Top of The data

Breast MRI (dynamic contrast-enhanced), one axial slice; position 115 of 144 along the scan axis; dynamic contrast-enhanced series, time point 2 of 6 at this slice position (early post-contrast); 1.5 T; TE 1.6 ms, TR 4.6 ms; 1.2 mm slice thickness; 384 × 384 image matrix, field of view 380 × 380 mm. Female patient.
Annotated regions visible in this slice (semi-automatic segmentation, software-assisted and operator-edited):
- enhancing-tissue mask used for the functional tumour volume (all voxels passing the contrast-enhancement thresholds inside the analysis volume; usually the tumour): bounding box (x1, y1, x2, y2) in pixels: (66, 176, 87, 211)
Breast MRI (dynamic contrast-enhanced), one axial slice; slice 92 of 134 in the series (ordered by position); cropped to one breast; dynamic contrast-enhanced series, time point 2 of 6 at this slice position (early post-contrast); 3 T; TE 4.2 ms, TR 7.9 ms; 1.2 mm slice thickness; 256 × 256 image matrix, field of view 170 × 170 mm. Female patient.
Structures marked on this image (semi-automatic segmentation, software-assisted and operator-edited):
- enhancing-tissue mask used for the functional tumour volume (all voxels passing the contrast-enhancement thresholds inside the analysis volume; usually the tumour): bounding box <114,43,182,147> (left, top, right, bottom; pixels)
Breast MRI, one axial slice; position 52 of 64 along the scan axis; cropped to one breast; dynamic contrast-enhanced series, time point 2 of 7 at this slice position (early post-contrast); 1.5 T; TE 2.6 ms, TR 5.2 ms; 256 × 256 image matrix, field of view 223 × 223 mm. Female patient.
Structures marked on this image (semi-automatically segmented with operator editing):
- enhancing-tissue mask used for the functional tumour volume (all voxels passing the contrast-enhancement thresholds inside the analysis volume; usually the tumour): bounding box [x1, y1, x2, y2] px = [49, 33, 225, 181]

Bottom of The data

▸ **Required action**: Within the material above, transcribe exactly the lines that run from the line holding "image (semi-automatic segmentation, software-assisted" through the line holding "right, bottom; pixels)".

▸ **Answer box**:
Structures marked on this image (semi-automatic segmentation, software-assisted and operator-edited):
- enhancing-tissue mask used for the functional tumour volume (all voxels passing the contrast-enhancement thresholds inside the analysis volume; usually the tumour): bounding box <114,43,182,147> (left, top, right, bottom; pixels)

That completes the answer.